# Anyone know what this is?



## lucasanthony (Jan 4, 2021)

I found this in my crawl space - had some low voltage wires coming from it (which were then cut at some point so this thing wasn’t doing anything and I couldn’t see where it had possibly been connected to something else.) It was under our primary (master) bedroom.

My guess would be some kind of old transformer or doorbell?

The base seems to be ceramic, metal cylinder top, and those pieces inside (they have the texture of magnets or lead maybe?)

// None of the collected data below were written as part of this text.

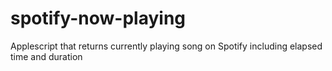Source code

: # spotify-now-playing
Applescript that returns currently playing song on Spotify including elapsed time and duration
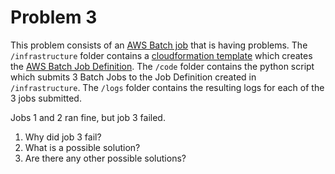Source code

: # Problem 3

This problem consists of an [AWS Batch job](https://aws.amazon.com/batch/) that is having problems. The `/infrastructure` folder contains a [cloudformation template](https://aws.amazon.com/cloudformation/) which creates the [AWS Batch Job Definition](https://docs.aws.amazon.com/AWSCloudFormation/latest/UserGuide/aws-resource-batch-jobdefinition.html).  The `/code` folder contains the python script which submits 3 Batch Jobs to the Job Definition created in `/infrastructure`.  The `/logs` folder contains the resulting logs for each of the 3 jobs submitted.

Jobs 1 and 2 ran fine, but job 3 failed.

1) Why did job 3 fail?
1) What is a possible solution?
1) Are there any other possible solutions?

House was built in 1924 in Los Angeles but obviously also don’t know when this sucker was installed!


----------



## joe-nwt (Mar 28, 2019)

Telephone surge arrestor.


----------



## micromind (Aug 11, 2007)

joe-nwt said:


> Telephone surge arrestor.


Yep, haven't seen one in years but that's what it is.


----------



## circuitman1 (Mar 14, 2013)

defintely , phone surge arrestor


----------



## JRaef (Mar 23, 2009)

That’s what they used before gas discharge tubes, so it likely goes back to the earliest days of in-home telephone services.


----------



## RICK BOYD (Mar 10, 2008)

lucasanthony said:


> I found this in my crawl space - had some low voltage wires coming from it (which were then cut at some point so this thing wasn’t doing anything and I couldn’t see where it had possibly been connected to something else.) It was under our primary (master) bedroom.
> 
> My guess would be some kind of old transformer or doorbell?
> 
> ...


may be I need one ,, my phone line burned in two when there was a lightning strike near my house .
I was there at the time and I heard a loud pop come from my utility room and found melted wires at the splitter junction


----------